A chemical synapse is more nuanced. Small molecules known as neurotransmitters are released into the synaptic cleft (a thin area between the two cells). As these bind, unbind, and rebind to the receptors on the postsynaptic membrane, they may trigger an AP, and may even retrigger further APs if they stay bound or re-bind.
How do voltage- activated Ca2+ channels work?

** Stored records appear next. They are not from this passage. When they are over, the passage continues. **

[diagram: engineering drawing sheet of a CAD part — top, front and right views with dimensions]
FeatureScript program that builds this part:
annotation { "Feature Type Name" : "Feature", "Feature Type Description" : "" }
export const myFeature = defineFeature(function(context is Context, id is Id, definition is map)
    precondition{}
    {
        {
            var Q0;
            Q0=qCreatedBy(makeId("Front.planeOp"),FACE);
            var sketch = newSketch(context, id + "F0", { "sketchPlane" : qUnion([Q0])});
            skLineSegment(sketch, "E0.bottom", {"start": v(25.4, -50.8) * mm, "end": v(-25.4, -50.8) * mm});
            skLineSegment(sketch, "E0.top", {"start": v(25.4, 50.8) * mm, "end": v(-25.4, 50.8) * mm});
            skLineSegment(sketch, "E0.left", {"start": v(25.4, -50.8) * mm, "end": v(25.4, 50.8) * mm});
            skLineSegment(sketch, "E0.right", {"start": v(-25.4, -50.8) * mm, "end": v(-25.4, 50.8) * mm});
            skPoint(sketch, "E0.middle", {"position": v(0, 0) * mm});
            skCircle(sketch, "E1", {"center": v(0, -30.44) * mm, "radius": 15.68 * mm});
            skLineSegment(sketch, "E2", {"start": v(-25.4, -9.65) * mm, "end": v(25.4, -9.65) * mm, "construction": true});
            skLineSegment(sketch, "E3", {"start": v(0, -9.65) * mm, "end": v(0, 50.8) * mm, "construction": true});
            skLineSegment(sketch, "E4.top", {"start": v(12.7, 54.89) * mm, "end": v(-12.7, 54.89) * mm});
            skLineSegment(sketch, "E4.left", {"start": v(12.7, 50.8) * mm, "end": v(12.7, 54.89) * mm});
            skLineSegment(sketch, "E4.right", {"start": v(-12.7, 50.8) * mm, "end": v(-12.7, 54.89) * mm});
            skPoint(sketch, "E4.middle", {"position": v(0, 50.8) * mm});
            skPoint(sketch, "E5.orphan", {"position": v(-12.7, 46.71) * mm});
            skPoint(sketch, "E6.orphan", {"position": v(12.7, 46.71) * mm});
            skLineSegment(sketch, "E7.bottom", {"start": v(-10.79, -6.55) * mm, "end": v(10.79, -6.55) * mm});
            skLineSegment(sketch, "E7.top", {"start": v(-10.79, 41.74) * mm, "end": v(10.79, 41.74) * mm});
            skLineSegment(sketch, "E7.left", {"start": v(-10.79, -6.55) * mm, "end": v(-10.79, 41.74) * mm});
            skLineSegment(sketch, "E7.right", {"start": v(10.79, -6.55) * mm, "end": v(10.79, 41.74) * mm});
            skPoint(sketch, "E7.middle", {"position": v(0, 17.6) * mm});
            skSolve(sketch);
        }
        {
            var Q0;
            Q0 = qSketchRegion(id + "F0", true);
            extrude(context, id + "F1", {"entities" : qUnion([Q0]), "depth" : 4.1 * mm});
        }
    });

Action potential arrives at synaptic terminal
• Depolarisation opens voltage-activated Ca2+ channels
• [Ca2+] inside is very low
• [Ca2+] outside is much higher
• Large inward concentration and electrical gradients cause calcium ions to flow inward
How are neurotransmitters released?
Neurotransmitter uptake
• Translocation (mobilisation) by increasing Ca2+ dependent phosphorylation of v-SNARE proteins
• Vesicle associates with docking region of plasma membrane and is then primed through action of synaptic t-SNARE proteins followed by Ca2+stimulated fission of vesicle with plasma membrane
How are neurotransmitters produced?
- Small neurotransmitters (e.g. acetylcholine and noradrenaline) are synthesized in synaptic bulb and packaged into vesicles
- Large (protein) neurotransmitters are synthesized in the cell body and transported inside vesicles down axon to the synapse
- When you consider that motor neurons extend from the CNS to the muscle in question, this can be a very long distance!
What is criteria for a neurotransmitter?
- The chemical must be produced within a neuron.
• The chemical must be found within a neuron.
• When a neuron is stimulated (depolarized), a neuron must release the chemical
• When a chemical is released (or applied), it must act on a post-synaptic receptor and cause a biological effect.
• After a chemical is released, it must be inactivated. Inactivation can be through a reuptake mechanism or by an enzyme that stops the action of the chemical.